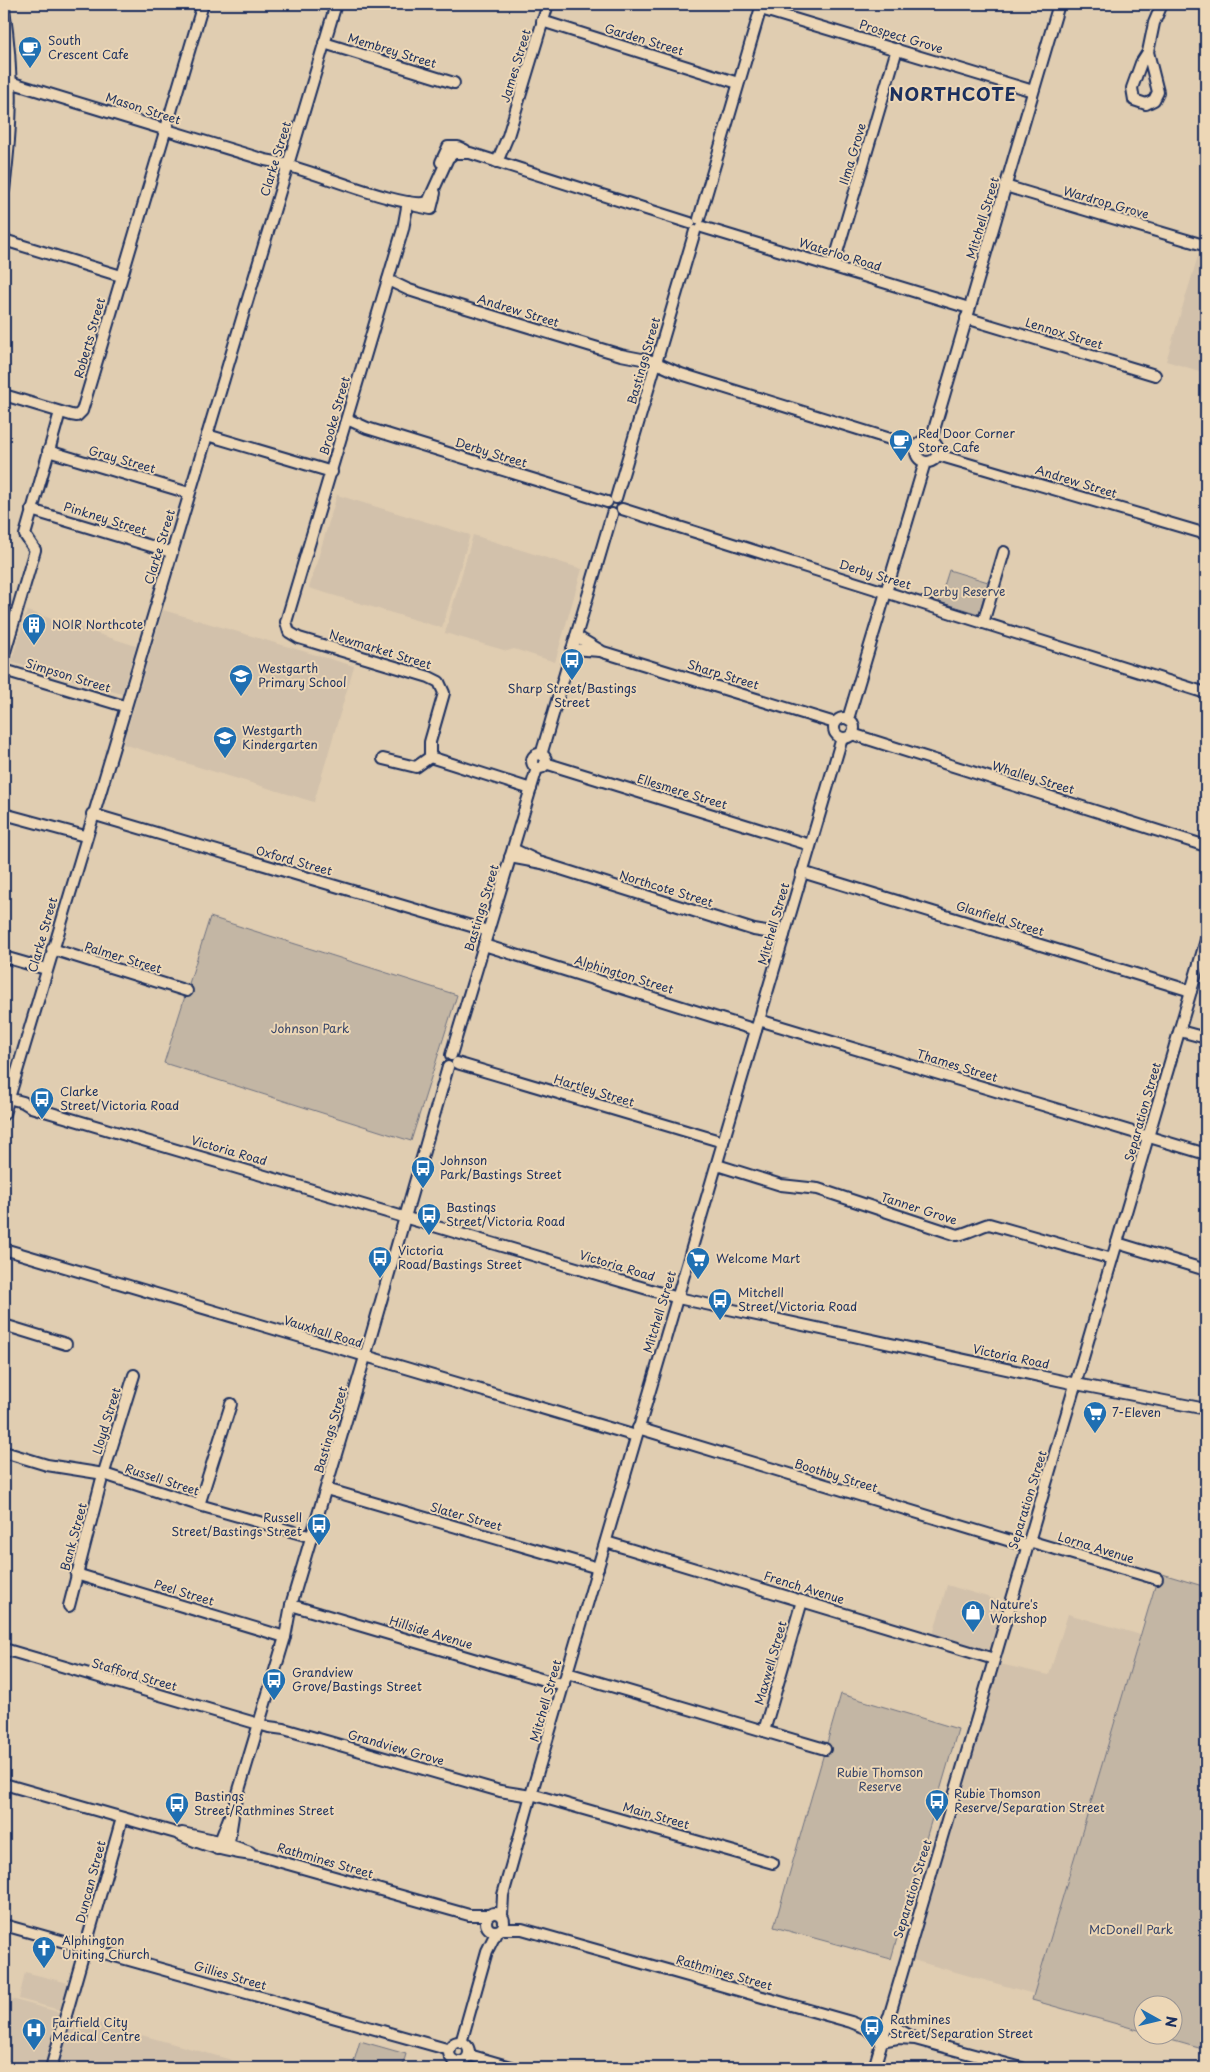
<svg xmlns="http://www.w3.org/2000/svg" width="1210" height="2072" viewBox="0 0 1210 2072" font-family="'Playpen Sans',sans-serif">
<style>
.built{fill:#d2c1ab}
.green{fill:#c3b6a4;stroke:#6f7281}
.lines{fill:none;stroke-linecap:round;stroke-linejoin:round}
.minor-casing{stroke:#1b2f5e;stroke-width:14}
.minor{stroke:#edd7b6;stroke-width:10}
.labels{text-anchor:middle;stroke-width:4;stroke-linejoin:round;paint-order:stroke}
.street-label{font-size:12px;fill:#1b2f5e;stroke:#edd7b6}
.poi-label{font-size:12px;fill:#1b2f5e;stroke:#edd7b6;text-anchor:start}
.park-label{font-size:12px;fill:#344368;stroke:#edd7b6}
.district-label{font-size:18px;font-weight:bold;letter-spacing:1px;fill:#1b2f5e;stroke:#edd7b6}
</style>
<rect width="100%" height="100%" fill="#e0cdb1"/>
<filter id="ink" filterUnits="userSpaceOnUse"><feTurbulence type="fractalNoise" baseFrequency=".02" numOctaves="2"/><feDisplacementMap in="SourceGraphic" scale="10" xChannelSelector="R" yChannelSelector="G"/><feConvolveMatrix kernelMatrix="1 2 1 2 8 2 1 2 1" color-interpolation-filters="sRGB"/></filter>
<g filter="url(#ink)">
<g class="built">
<path d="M1206 230V373L1166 361Z"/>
<path d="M337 495 470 535 442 628 309 588Z"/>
<path d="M473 535 582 569 555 662 514 649 507 651 445 633Z"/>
<path d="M163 610 354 666 314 802 123 744Z"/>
<path d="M27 611 136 646 122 694 11 662Z"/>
<path d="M4 1046 15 1049 4 1087Z"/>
<path d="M947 1585 1004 1602 989 1651 933 1635Z"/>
<path d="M1068 1614 1141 1635 1034 1994 913 1960 1000 1664 1049 1675Z"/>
<path d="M25 1972 68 1983 60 2010 19 1999Z"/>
<path d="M4 1997 239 2062 237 2068H4Z"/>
</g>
<g class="green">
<path d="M949 570 988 582 979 614 939 602Z"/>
<path d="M210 917 457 995 411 1141 164 1063Z"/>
<path d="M1159 1573 1206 1587V2050L1153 2035 1172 2034V2004H1142V2031L1032 2000Z"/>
<path d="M841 1694 958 1729 891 1959 774 1927Z"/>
<path d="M360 2041 406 2054 402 2068H352Z"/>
</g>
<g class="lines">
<g class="minor-casing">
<g id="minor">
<path d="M4 9C14 74 12 125 4 190"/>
<path d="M761 9 1033 91"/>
<path d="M542 21 738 83"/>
<path d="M324 43 454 83"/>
<path d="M1148 52 1158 92 1154 100 1146 104 1134 100 1132 88 1141 63 1148 52 1154 23 1162 4"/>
<path d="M13 83 265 160C300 164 402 211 428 202L448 158 454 153H470L690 223"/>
<path d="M441 162 448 147H458L465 150"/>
<path d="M497 162 508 136 548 4"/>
<path d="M1005 186 1200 244"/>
<path d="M408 202 403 229 286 622 289 632 299 638 429 677 439 682 444 693 430 742V757"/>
<path d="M416 206 431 209 435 193"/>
<path d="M699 219 762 4"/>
<path d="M702 227 969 308"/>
<path d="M4 240 121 276"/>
<path d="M833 266 897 49"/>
<path d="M388 280 409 290 453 304 621 355 652 361 681 374 916 447"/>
<path d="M966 318 1155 375"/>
<path d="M4 395 71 415 77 416 82 411 203 4"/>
<path d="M347 419 367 428 607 502"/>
<path d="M207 435 332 472"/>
<circle cx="927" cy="451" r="11"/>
<path d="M931 440 1059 4"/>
<path d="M48 451 189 493"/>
<path d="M938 455 1206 534"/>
<path d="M616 498 695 231"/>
<path d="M622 509 1206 693"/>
<path d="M31 510 171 552"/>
<path d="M983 623 1004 552"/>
<path d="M576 636 603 652 835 723"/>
<path d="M572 649 600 651"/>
<path d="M4 655 35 550 25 535 60 412"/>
<path d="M4 670 124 706"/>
<circle cx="844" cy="728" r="10"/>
<path d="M848 719 925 462"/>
<path d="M852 734 1206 846"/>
<circle cx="539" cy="761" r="7"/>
<path d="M541 755 612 514"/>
<path d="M430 757 531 789"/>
<path d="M383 759 416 767 430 757"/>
<path d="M545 763 810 845"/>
<path d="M4 814 85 836"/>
<path d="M92 814 488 931"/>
<path d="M513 849 536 860"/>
<path d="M510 857 542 863 754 930 784 935"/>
<path d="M802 872 1191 991"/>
<path d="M484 945 756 1030"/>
<path d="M52 949 187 991"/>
<path d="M4 957 46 969"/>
<path d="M759 1020 1206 1154"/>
<path d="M1180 1031 1206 1038"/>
<path d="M451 1055 537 768"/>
<path d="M457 1063 723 1142"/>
<path d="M4 1097 23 1102 31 1107 678 1298 1076 1384 1206 1409"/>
<path d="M9 1098 336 4"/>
<path d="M4 1114 7 1104"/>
<path d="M717 1165 781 1185 818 1189 957 1235C968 1233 978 1227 989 1224L1112 1259"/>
<path d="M1117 1243 1206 1270"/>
<path d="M4 1249 636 1436"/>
<path d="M4 1325 66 1344"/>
<path d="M638 1428 1027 1546"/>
<path d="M4 1452 47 1465 104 1474 199 1505 312 1537"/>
<path d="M326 1489 598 1568"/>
<path d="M199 1505 231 1404"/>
<path d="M1029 1541 1157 1579"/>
<path d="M606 1542 994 1659"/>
<path d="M76 1574 285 1637"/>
<path d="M291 1605 551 1682 564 1684"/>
<path d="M69 1606 101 1482 134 1375"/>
<path d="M4 1649 269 1727 284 1729 500 1791 531 1796"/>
<path d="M567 1673 825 1749"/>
<path d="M764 1731 802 1601"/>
<path d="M4 1784 176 1833C203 1846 230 1853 260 1856L469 1915H489"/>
<path d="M531 1794 773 1863"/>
<path d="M182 1833 219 1841 250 1852"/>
<path d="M228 1848 233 1816"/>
<path d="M217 1849 236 1800 285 1637 291 1605 365 1357 448 1067"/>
<circle cx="495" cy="1922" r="9"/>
<path d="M502 1915 503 1895 533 1788 842 738"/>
<path d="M4 1925 450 2050"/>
<path d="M502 1929H522L851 2022 866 2028 881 2041"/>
<path d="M888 2018 893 2026 912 2037"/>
<path d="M881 2041 898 2038 915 2039 1022 2068"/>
<circle cx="459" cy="2052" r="10"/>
<path d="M461 2043 487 1951 497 1931"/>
<path d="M469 2055 514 2068"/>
<path d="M51 2068 122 1818"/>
<path d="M874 2068 1206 940"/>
</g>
</g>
<use href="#minor" class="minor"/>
</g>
</g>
<defs>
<g id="cafe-pin" transform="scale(1.25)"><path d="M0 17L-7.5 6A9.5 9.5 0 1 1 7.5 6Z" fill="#1f6fb2" stroke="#edd7b6"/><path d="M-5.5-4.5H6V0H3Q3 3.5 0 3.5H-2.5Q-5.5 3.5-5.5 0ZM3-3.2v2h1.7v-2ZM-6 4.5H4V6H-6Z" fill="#fff"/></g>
<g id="building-pin" transform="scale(1.25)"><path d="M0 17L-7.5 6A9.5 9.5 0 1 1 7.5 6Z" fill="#1f6fb2" stroke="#edd7b6"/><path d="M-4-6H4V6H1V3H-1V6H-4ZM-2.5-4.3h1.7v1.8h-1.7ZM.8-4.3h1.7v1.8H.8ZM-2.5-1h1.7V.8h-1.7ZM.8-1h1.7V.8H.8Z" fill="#fff"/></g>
<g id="bus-pin" transform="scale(1.25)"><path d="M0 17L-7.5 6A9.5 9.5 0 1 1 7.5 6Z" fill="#1f6fb2" stroke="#edd7b6"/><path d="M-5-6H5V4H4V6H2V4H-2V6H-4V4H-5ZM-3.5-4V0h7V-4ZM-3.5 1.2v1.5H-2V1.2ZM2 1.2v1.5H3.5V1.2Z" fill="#fff"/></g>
<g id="school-pin" transform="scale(1.25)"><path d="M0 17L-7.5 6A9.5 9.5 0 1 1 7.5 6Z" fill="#1f6fb2" stroke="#edd7b6"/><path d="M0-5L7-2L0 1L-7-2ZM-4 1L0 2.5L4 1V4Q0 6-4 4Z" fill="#fff"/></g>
<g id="supermarket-pin" transform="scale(1.25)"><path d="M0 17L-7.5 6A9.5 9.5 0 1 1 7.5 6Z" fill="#1f6fb2" stroke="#edd7b6"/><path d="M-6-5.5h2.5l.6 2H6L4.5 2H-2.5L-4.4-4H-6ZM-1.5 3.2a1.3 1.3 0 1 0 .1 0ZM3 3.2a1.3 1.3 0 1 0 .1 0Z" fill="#fff"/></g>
<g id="shop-pin" transform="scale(1.25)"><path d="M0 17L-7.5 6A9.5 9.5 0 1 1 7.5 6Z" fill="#1f6fb2" stroke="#edd7b6"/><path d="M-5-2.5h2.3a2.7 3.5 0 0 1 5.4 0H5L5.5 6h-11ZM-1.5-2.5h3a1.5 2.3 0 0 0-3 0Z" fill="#fff"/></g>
<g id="church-pin" transform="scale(1.25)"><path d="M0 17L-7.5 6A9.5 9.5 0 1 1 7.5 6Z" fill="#1f6fb2" stroke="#edd7b6"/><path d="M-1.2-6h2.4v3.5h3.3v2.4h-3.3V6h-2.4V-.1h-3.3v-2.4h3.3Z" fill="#fff"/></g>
<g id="hospital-pin" transform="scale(1.25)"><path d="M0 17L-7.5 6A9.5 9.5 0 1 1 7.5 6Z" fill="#1f6fb2" stroke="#edd7b6"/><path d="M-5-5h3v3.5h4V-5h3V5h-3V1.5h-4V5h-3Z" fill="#fff"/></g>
</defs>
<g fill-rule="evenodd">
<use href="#cafe-pin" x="30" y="48"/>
<use href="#cafe-pin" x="901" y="441"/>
<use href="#building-pin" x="34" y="625"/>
<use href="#bus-pin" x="572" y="660"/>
<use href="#school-pin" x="241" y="676"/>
<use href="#school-pin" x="225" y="738"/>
<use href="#bus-pin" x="42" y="1099"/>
<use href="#bus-pin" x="423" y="1168"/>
<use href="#bus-pin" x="429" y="1215"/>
<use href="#bus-pin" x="380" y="1258"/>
<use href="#supermarket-pin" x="698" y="1259"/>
<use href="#bus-pin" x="720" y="1300"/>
<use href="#supermarket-pin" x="1095" y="1413"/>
<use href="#bus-pin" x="319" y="1525"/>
<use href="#shop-pin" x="973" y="1612"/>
<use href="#bus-pin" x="274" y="1680"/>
<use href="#bus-pin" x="937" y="1801"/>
<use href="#bus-pin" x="177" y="1804"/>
<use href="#church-pin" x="44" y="1948"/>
<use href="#bus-pin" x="872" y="2027"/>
<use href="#hospital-pin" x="34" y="2030"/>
</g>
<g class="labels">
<g class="street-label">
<text transform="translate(901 37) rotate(17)" y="4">Prospect Grove</text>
<text transform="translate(644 40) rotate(17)" y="4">Garden Street</text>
<text transform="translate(392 51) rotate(17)" y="4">Membrey Street</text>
<text transform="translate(516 66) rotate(-73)" y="4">James Street</text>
<text transform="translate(143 109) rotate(18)" y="4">Mason Street</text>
<text transform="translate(853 154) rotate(-73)" y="4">Ilma Grove</text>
<text transform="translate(276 159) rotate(-73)" y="4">Clarke Street</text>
<text transform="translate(1106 203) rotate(16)" y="4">Wardrop Grove</text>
<text transform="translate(983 218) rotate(-73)" y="4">Mitchell Street</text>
<text transform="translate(840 255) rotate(17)" y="4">Waterloo Road</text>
<text transform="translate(518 311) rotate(17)" y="4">Andrew Street</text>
<text transform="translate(1064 334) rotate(17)" y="4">Lennox Street</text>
<text transform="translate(90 338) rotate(-74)" y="4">Roberts Street</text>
<text transform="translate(644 361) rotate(-74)" y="4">Bastings Street</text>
<text transform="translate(335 416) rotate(-74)" y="4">Brooke Street</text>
<text transform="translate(491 453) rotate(17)" y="4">Derby Street</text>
<text transform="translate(122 460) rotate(16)" y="4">Gray Street</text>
<text transform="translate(1076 482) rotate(17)" y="4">Andrew Street</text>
<text transform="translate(105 519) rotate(17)" y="4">Pinkney Street</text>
<text transform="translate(160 547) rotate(-73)" y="4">Clarke Street</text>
<text transform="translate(875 575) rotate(17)" y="4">Derby Street</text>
<text transform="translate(380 650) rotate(17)" y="4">Newmarket Street</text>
<text transform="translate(723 675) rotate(17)" y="4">Sharp Street</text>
<text transform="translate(68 676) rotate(17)" y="4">Simpson Street</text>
<text transform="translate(1033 778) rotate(17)" y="4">Whalley Street</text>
<text transform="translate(682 792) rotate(17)" y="4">Ellesmere Street</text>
<text transform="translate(294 861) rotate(16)" y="4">Oxford Street</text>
<text transform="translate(666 889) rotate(17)" y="4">Northcote Street</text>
<text transform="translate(482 908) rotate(-73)" y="4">Bastings Street</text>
<text transform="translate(1000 919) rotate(17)" y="4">Glanfield Street</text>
<text transform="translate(774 924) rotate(-74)" y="4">Mitchell Street</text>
<text transform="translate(43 935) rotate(-74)" y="4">Clarke Street</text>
<text transform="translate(123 958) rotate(17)" y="4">Palmer Street</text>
<text transform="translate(624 975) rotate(17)" y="4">Alphington Street</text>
<text transform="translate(957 1066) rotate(17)" y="4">Thames Street</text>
<text transform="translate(594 1091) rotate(17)" y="4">Hartley Street</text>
<text transform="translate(1143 1112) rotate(-74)" y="4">Separation Street</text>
<text transform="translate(229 1151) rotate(16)" y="4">Victoria Road</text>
<text transform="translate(919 1209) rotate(18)" y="4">Tanner Grove</text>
<text transform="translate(617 1266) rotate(17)" y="4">Victoria Road</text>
<text transform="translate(660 1312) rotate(-73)" y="4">Mitchell Street</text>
<text transform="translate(323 1332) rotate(17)" y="4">Vauxhall Road</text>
<text transform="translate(1011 1357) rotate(12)" y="4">Victoria Road</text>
<text transform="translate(107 1421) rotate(-73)" y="4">Lloyd Street</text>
<text transform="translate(331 1430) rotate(-74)" y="4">Bastings Street</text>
<text transform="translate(836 1476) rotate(17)" y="4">Boothby Street</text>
<text transform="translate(162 1480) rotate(18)" y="4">Russell Street</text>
<text transform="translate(1028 1500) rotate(-73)" y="4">Separation Street</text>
<text transform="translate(466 1517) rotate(16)" y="4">Slater Street</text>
<text transform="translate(74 1537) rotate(-75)" y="4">Bank Street</text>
<text transform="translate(1096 1548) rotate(17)" y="4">Lorna Avenue</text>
<text transform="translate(804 1588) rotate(17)" y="4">French Avenue</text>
<text transform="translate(184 1593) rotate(17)" y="4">Peel Street</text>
<text transform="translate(431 1633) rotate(17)" y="4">Hillside Avenue</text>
<text transform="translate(771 1663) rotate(-74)" y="4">Maxwell Street</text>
<text transform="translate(134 1675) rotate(16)" y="4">Stafford Street</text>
<text transform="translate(546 1701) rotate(-74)" y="4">Mitchell Street</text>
<text transform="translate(396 1748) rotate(16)" y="4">Grandview Grove</text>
<text transform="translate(656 1816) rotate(16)" y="4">Main Street</text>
<text transform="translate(325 1861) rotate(16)" y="4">Rathmines Street</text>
<text transform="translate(91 1882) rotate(-75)" y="4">Duncan Street</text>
<text transform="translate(913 1889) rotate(-73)" y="4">Separation Street</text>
<text transform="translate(724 1973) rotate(16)" y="4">Rathmines Street</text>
<text transform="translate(230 1976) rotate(16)" y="4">Gillies Street</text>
</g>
<g class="poi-label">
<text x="48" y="45">South<tspan x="48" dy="14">Crescent Cafe</tspan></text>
<text x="918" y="438">Red Door Corner<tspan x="918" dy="14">Store Cafe</tspan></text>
<text x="52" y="629">NOIR Northcote</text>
<text x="258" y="673">Westgarth<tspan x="258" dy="14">Primary School</tspan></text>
<text x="572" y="693" text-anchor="middle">Sharp Street/Bastings<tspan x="572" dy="14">Street</tspan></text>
<text x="242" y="735">Westgarth<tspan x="242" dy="14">Kindergarten</tspan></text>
<text x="60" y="1096">Clarke<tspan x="60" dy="14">Street/Victoria Road</tspan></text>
<text x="440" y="1165">Johnson<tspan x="440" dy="14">Park/Bastings Street</tspan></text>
<text x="446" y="1212">Bastings<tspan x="446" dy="14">Street/Victoria Road</tspan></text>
<text x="398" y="1255">Victoria<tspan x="398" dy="14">Road/Bastings Street</tspan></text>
<text x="716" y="1263">Welcome Mart</text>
<text x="738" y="1297">Mitchell<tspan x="738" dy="14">Street/Victoria Road</tspan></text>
<text x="1112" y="1417">7-Eleven</text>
<text x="302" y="1522" text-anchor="end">Russell<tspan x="302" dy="14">Street/Bastings Street</tspan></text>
<text x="990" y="1609">Nature's<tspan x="990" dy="14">Workshop</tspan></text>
<text x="292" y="1677">Grandview<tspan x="292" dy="14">Grove/Bastings Street</tspan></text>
<text x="954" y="1798">Rubie Thomson<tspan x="954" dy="14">Reserve/Separation Street</tspan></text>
<text x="194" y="1801">Bastings<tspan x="194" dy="14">Street/Rathmines Street</tspan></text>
<text x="62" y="1945">Alphington<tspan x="62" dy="14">Uniting Church</tspan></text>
<text x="890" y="2024">Rathmines<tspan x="890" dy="14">Street/Separation Street</tspan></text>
<text x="52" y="2027">Fairfield City<tspan x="52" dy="14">Medical Centre</tspan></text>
</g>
<g class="park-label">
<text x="964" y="596">Derby Reserve</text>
<text x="310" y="1033">Johnson Park</text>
<text x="880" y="1777">Rubie Thomson<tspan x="880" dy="14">Reserve</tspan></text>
<text x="1131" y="1934">McDonell Park</text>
</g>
<g class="district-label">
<text x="953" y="101">NORTHCOTE</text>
</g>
</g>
<rect width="1210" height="2072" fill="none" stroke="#edd7b6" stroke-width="20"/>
<rect x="10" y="10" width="1190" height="2052" fill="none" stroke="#1b2f5e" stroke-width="2" filter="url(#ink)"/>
<g transform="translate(1158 2020) rotate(98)"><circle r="24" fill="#edd7b6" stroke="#999493"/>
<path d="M0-4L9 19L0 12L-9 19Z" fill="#1f6fb2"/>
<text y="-8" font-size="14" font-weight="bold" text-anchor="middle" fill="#1b2f5e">N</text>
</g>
</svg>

################

WHAT THIS TASK INVOLVES »
From the entries above, copy each line that holds "lines".

RESPONSE »
.lines{fill:none;stroke-linecap:round;stroke-linejoin:round}
<g class="lines">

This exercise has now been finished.